On 13th March, 1814, Joseph Said from Xagħra, who was known to be infected with the plague, wandered out of his home while in a state of delirium from the disease and was shot dead by the Adjutant of Police.
Despite all these precautions, the Black Plague quickly spread to Qormi, Birkirkara and Zebbug, three of the larger villages.
The epidemic began to subside after 12 months, leaving 4,668 people in Malta and 96 in Gozo dead from the plague from a then total population of 120,000 people.
Barely had 25 years passed when a cholera epidemic hit the islands and was first diagnosed on 9th June 1837 when two inmates from the Floriana Hospital for the elderly and infirm were diagnosed with the disease after bouts of severe vomiting and diarrhea. Within two weeks 17 patients died.
The Governor General ordered the transfer of over 600 patients to isolation wards in Fort Ricasoli. In spite of this precaution the epidemic exploded and it soon became impossible to keep order at Ricasoli and insubordination was rampant.
With little regard for their own health and safety 18 convicts were discharged from prison on 18th June to transport and bury the dead, but had to be re-imprisoned because of various contraventions committed by them. Another nine convicts were liberated next day, but they also proved to be unreliable and were re-imprisoned.
In the meantime the epidemic had now spread to Floriana, Senglea, Birkirkara, and the military and naval hospitals,
The disease caused havoc and panic in Malta. The epidemic reached its peak in July when 6,286 cases were known to have occurred with 2,743 deaths. On 6th July the disease reached Gozo where 510 cases with 183 fatalities were registered by the end of the month.
A total of 8,785 cases are known to have occurred in Malta and Gozo between 9th June and 10th October 1837, of whom 4,252 lost their lives.
This epidemic gave rise to the legend of the Kalkara Cemetery at Wied Ghammieq. It is said that at the height of the panic a number of cholera victims were rounded up, taken to the cemetery and hastily buried alive. If that did happen, they probably originated from Fort Ricasoli. In addition, hundreds of cholera victims were buried at this cemetery, most of them from Ricasoli.

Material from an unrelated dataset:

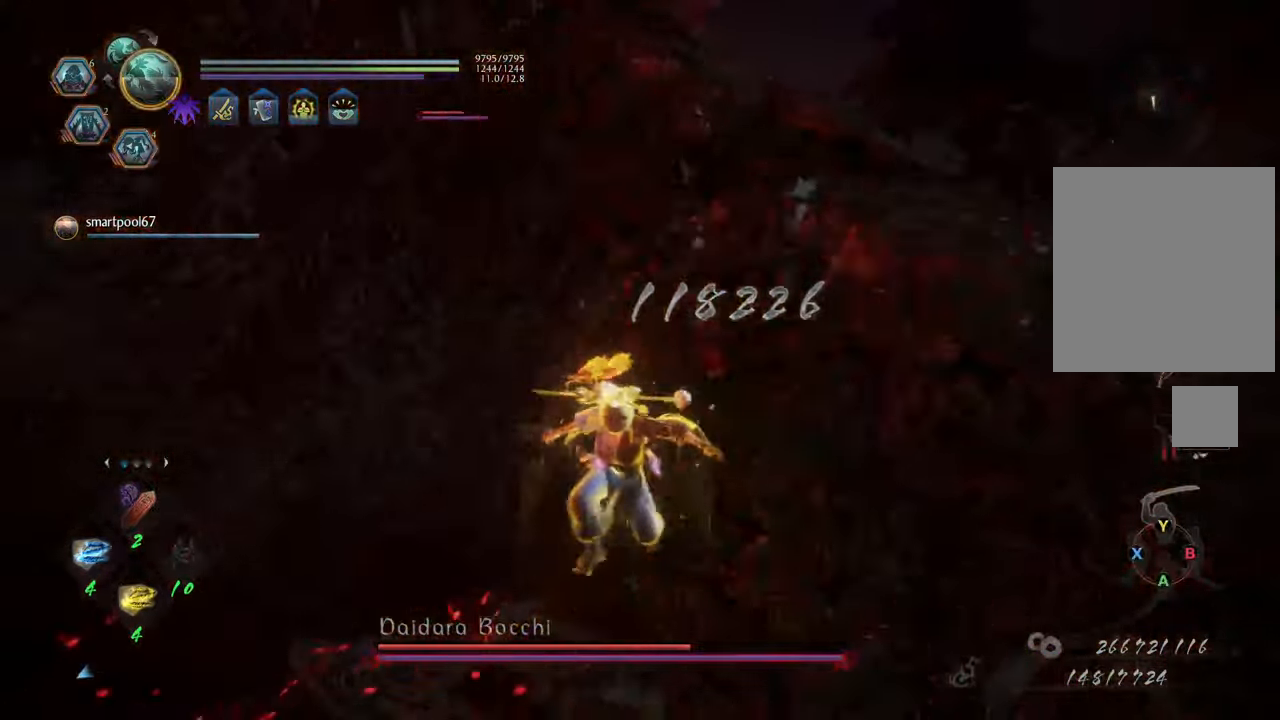
{"buttons": [], "left_stick": "center", "right_stick": "center", "events": [[150, "DPAD_RIGHT", "down"], [267, "DPAD_RIGHT", "up"], [383, "R1", "up"]]}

From that incident onwards there were regular reports from people living in the vicinity of Wied Ghammieq that at night there were clear sounds of anguished wails and screams from the “living dead” and these were certainly frequent enough to ensure the cemetery was given a very wide berth at night. Lights of lanterns at night were also reported.
To further strengthen the legend of Wied Ghammieq being “The Cemetery of The Damned” as recently as the 1980s tragedy struck in the area when two brothers and two girls lost their lives from drowning and shortly after a construction worker also lost his life in a work accident.

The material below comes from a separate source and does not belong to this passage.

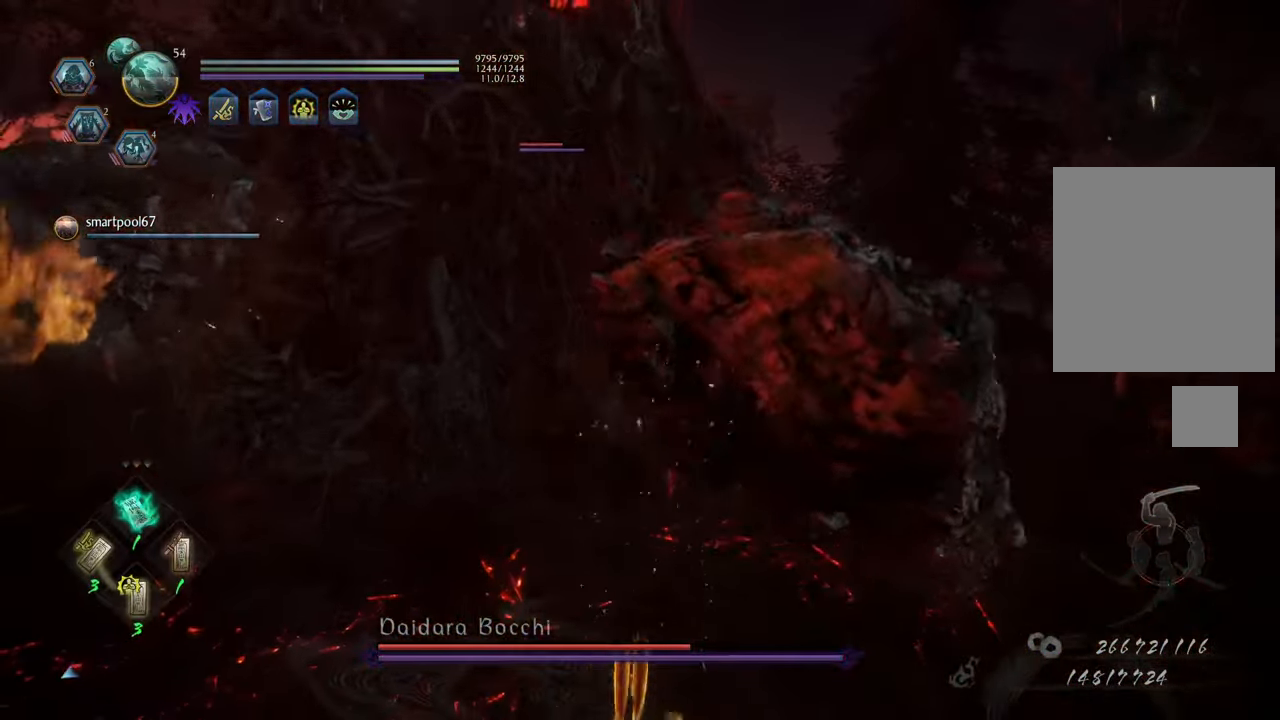
{"buttons": [], "left_stick": "center", "right_stick": "center", "events": [[100, "DPAD_DOWN", "down"], [250, "DPAD_DOWN", "up"]]}
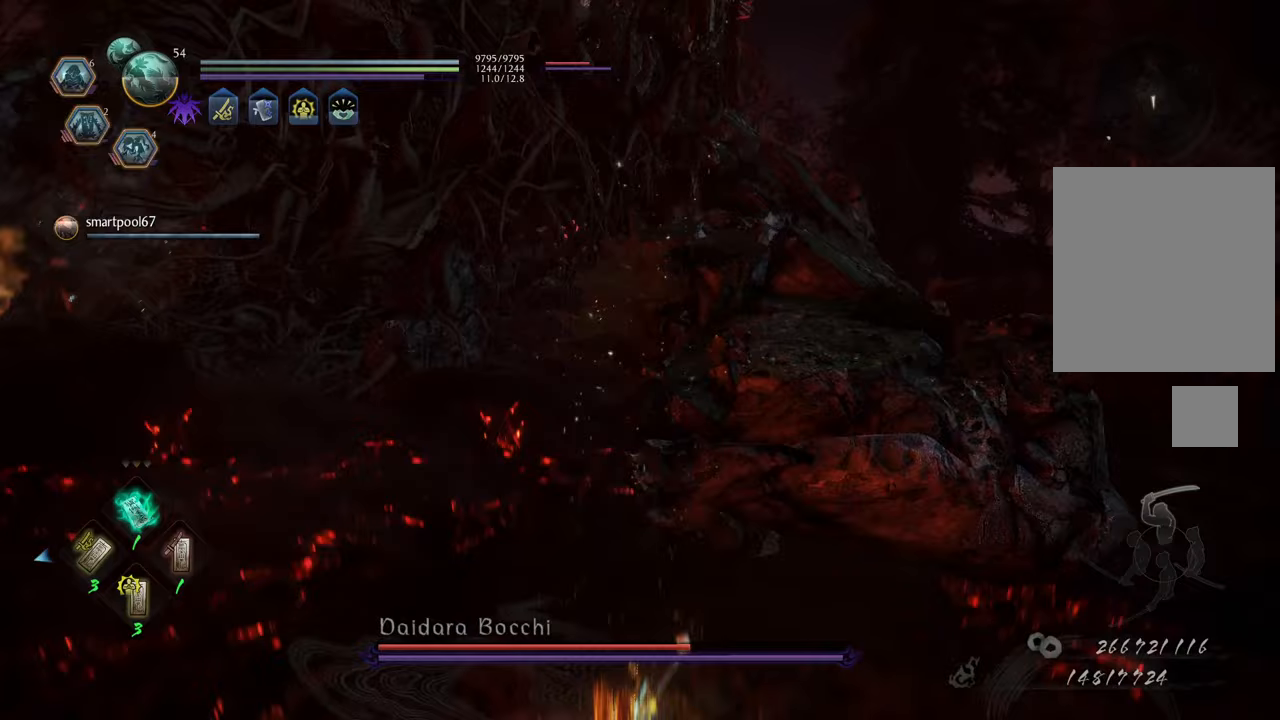
{"buttons": [], "left_stick": "center", "right_stick": "center", "events": [[200, "DPAD_DOWN", "down"], [333, "DPAD_DOWN", "up"]]}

The epidemic was extinguished within a year but further cholera outbreaks took place in 1847, 1850, 1854, 1856, 1865, 1867, 1887 and 1911.
Equally macabre was the Valletta locality of the mysterious Chapel of Bones built by the monk Knight Fra Giorgio Nibbia at the Sacred Infirmary of the Order’s hospital and dedicated to Our Lady of Mercy. Nibbia decreed that the walls of the chapel be adorned and decorated with the skulls and bones of people who died at the hospital.
Thankfully the chapel was destroyed by German bombing during the Second World War.